Material for this exercise:

___

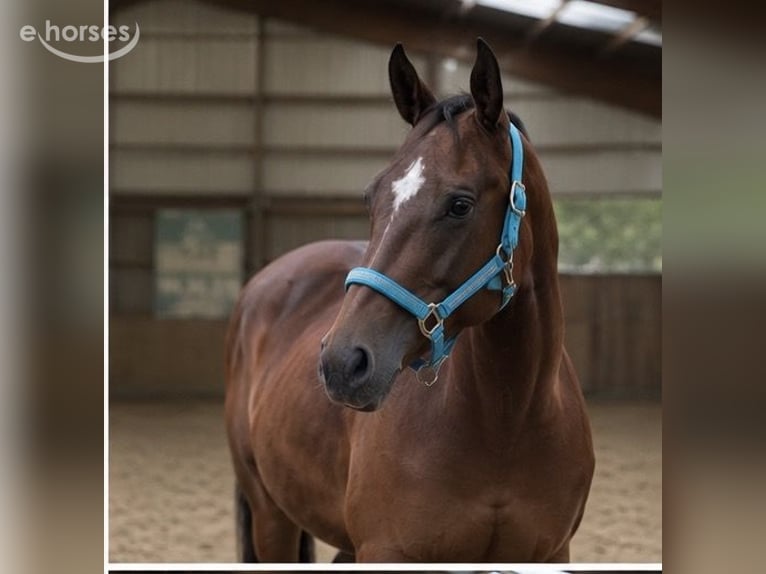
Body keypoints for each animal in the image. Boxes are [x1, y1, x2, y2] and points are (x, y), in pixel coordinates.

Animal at [225, 38, 594, 563]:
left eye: (459, 204)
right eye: (371, 197)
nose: (342, 363)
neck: (508, 420)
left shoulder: (551, 551)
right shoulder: (386, 550)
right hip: (270, 515)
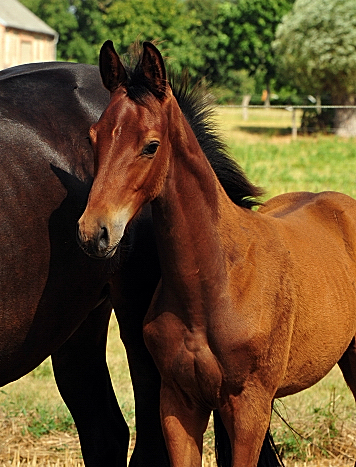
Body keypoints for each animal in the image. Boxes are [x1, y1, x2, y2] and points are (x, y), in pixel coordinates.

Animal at [78, 40, 356, 467]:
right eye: (95, 137)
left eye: (151, 146)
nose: (95, 232)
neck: (216, 283)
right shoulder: (179, 403)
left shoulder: (248, 408)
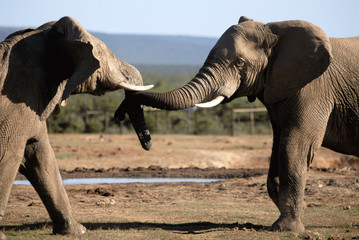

___

Task to carry out: Your reply must reproduce all of the entries exactly and contain no pictures.

Result for this task:
Body keypoints for each animal in the image. Boxes are [x1, y1, x2, y2] and points are (x, y), in pixel coordinates.

Animal at [225, 38, 594, 563]:
left eye: (459, 204)
right eye: (371, 197)
nose: (342, 363)
neck: (508, 420)
left shoulder: (551, 551)
right shoulder: (386, 550)
right hip: (270, 515)
Body keypoints for each animal in the image. Boxes are [x1, y1, x2, y2] and points are (x, y), in pixel coordinates.

Animal at [78, 40, 356, 467]:
right eye: (95, 137)
left eye: (151, 146)
nose: (95, 232)
neck: (216, 283)
right shoulder: (179, 403)
left shoulder: (248, 408)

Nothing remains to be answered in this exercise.